-------- EXTRACT TO READ

SHEVARDNADZE said he agreed, adding that Moscow believed the ground had been prepared for some time for a breakthrough in START. The Soviet side was prepared for a separate START agreement. Shevardnadze did not agree with those who contrasted START and INF; it was necessary to concentrate on both, and on strengthening the ABM Treaty as well. All should be done in parallel to arrive together at the finish line.

THE SECRETARY said we should “do it.” Procedurally, he suggested the Ministers agree on a pattern for dividing work between themselves and working groups. The Secretary proposed establishing an arms control group which might subdivide itself into subgroups. [Page 299] He proposed a separate group on bilateral and human rights issues. Following whatever headway the two Ministers could accomplish in their own meetings, the groups could go to work and report back as appropriate. The Secretary noted that the Soviet side had brought along a high-powered delegation. We had assembled our delegation chiefs from Geneva to supplement our local expertise.

SHEVARDNADZE noted jocularly that the U.S. had a larger team this time, as it was at home. It could draw on the resources of the Pentagon and “other agencies” to support its efforts. THE SECRETARY said he had come to have the highest regard for Soviet experts. SHEVARDNADZE said that they were like the Secretary’s Soviet experts. The key was they would do what they were told by the political leadership. THE SECRETARY said that this was exactly right.

SHEVARDNADZE said that he would describe at greater length the main lines of Soviet ideas on arms control. As for working groups, the Soviet side would propose that groups be formed on the following issues: nuclear and space arms, nuclear testing, chemical weapons, perhaps the Vienna CSCE conventional arms discussions, and U.S.-Soviet bilateral issues, including trade and economic matters. The Soviet side also had along an expert on humanitarian questions. Shevardnadze felt that regional issues might best be handled by the Ministers themselves, although he was prepared to accept a separate group if the U.S. wished. Shevardnadze said he had a paper4 to hand over reflecting Soviet ideas on how to utilize plenary sessions.

THE SECRETARY indicated that the structure Shevardnadze had described was generally agreeable. Paul Nitze would be the overall coordinator for the U.S. on arms control issues; Rozanne Ridgway and Tom Simons would cover bilateral and human rights questions. The Secretary suggested that the Ministers inform the delegations that such arrangements had been agreed upon, to enable them to sort things out while the Ministers were at lunch. He invited Shevardnadze to read the Soviet side’s suggestions on the plenaries.

SHEVARDNADZE proposed that the first afternoon’s plenary5 be devoted to the nuclear and space talks and to nuclear testing. Shevardnadze added that it was particularly important to discuss testing in view of the inability of the two sides’ experts to reach agreement on this issue in recent exchanges. Shevardnadze noted that it might also be possible to discuss chemical weapons during the afternoon session, but that that topic might have to await the next day.

----------------
-------- EXCERPTED DATA

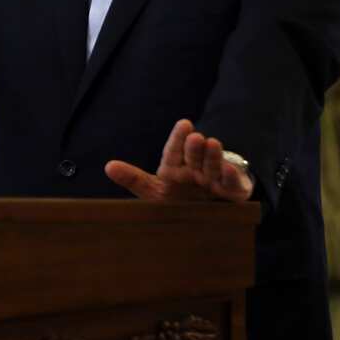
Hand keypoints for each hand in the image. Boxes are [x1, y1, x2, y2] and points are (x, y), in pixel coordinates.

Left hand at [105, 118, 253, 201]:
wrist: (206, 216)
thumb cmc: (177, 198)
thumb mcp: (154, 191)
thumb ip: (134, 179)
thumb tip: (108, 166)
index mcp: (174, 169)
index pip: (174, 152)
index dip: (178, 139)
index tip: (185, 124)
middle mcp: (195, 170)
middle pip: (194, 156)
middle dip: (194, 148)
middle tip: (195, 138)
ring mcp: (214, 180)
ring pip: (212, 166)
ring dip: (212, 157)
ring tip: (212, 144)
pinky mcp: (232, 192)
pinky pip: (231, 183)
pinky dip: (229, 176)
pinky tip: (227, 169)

----------------
-------- EXCERPTED DATA

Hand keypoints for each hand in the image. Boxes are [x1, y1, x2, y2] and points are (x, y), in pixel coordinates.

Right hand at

----------------

> [ASSIGNED TASK A]:
Recast as a bulleted list the paragraph of the ministers' conversation that begins "SHEVARDNADZE said that he would describe at greater length," keeping its main facts.
> [ASSIGNED TASK B]:
Print the ministers' conversation between "THE SECRETARY indicated" and "on the plenaries.", inclusive.
> [ASSIGNED TASK C]:
Continue the ministers' conversation from the point at which it stops.
The records play no part in the work on the ministers' conversation.

> [EXERCISE ANSWER A]:
- Shevardnadze said he would set out the main lines of Soviet arms control ideas at greater length.
- The Soviet side proposed working groups on nuclear and space arms, nuclear testing, chemical weapons, possibly the Vienna CSCE conventional arms discussions, and U.S.-Soviet bilateral issues, including trade and economic matters.
- The Soviet side had also brought an expert on humanitarian questions.
- Shevardnadze thought the Ministers themselves might best handle regional issues, but he would accept a separate group if the U.S. wished.
- He had a paper to hand over on Soviet ideas for using the plenary sessions.

> [EXERCISE ANSWER B]:
THE SECRETARY indicated that the structure Shevardnadze had described was generally agreeable. Paul Nitze would be the overall coordinator for the U.S. on arms control issues; Rozanne Ridgway and Tom Simons would cover bilateral and human rights questions. The Secretary suggested that the Ministers inform the delegations that such arrangements had been agreed upon, to enable them to sort things out while the Ministers were at lunch. He invited Shevardnadze to read the Soviet side’s suggestions on the plenaries.

> [EXERCISE ANSWER C]:
[Page 300]

For the Wednesday6 morning plenary, Shevardnadze proposed a discussion of European conventional weapons, military doctrine, and nuclear nonproliferation. The afternoon session might then be devoted to regional issues.

THE SECRETARY responded that the sequence Shevardnadze had described sounded fine. We definitely wanted to have addressed all those issues by Wednesday afternoon. There would clearly be more to say on some issues than others.

SHEVARDNADZE suggested that it might make sense for the two Ministers to do some regional issues one-on-one, in addition to those sessions in which experts would be present. THE SECRETARY responded positively, proposing that perhaps one additional person be present. For the U.S., that would probably be Under Secretary Armacost. SHEVARDNADZE said he agreed. As for the timing of that session, it could be scheduled as the program progressed. THE SECRETARY agreed.

SHEVARDNADZE concluded his agenda proposals by suggesting that the final plenary Thursday morning7 could be given over to reports by experts, including in the bilateral area, and an assessment of results.

THE SECRETARY said that Shevardnadze had proposed good working arrangements. As the discussions proceeded, he added, the Ministers could decide whether they should meet to discuss any issues directly. They would also be able to share some thoughts on the boat ride. If necessary, they could also consider an evening meeting after the Wednesday dinner, although it would be a late one. The Secretary added that he had invited members from the NST Congressional observer group to the dinner, and noted that the Congressional leaders involved were anxious to meet Shevardnadze. SHEVARDNADZE said this would be very interesting. THE SECRETARY said he would have to excuse himself the next day at 11:00 to introduce the President, who was giving a speech in the building.8 Shevardnadze was welcome to attend, but the Secretary had to be on hand for the speech. SHEVARDNADZE said this would be no problem.

THE SECRETARY said he would like to make a few comments on the subject of human rights in the privacy of this meeting. There might also be some further discussion of the issue during the experts’ meetings.

[Page 301]

The U.S. had noted many things which the Soviet side had been doing. The Secretary understood that these things were primarily a function of what the Soviet Union felt to be in its best interest and reflected official policy. But we had watched closely, and had seen some positive steps.

The Secretary also recalled that, during their extensive discussions the previous fall, the Secretary had raised a number of names. At that time, Shevardnadze had agreed to look into them. The Secretary had accepted that as a statement of intent. He had said nothing about it publicly. He had since noticed when actions had subsequently been taken on a number of the cases he had raised. The Secretary saw this as an act of good faith on the part of the Minister, and wanted Shevardnadze to know he respected the effort he had made.

The Secretary continued that he was certain Shevardnadze appreciated the impact these kinds of issues could have on the general tone of and outlook for U.S.-Soviet relations. We continued to be concerned by certain categories of problems. While some political prisoners had been released, for example too many others remained imprisoned. People remained in jail on religious grounds. We could not understand why Soviet authorities continued to prevent certain married people from living together. There were still questions on the conditions for emigration: substantial increases in numbers had occurred, but we remained worried about the arbitrariness of the application of restrictions on the basis of state secrecy.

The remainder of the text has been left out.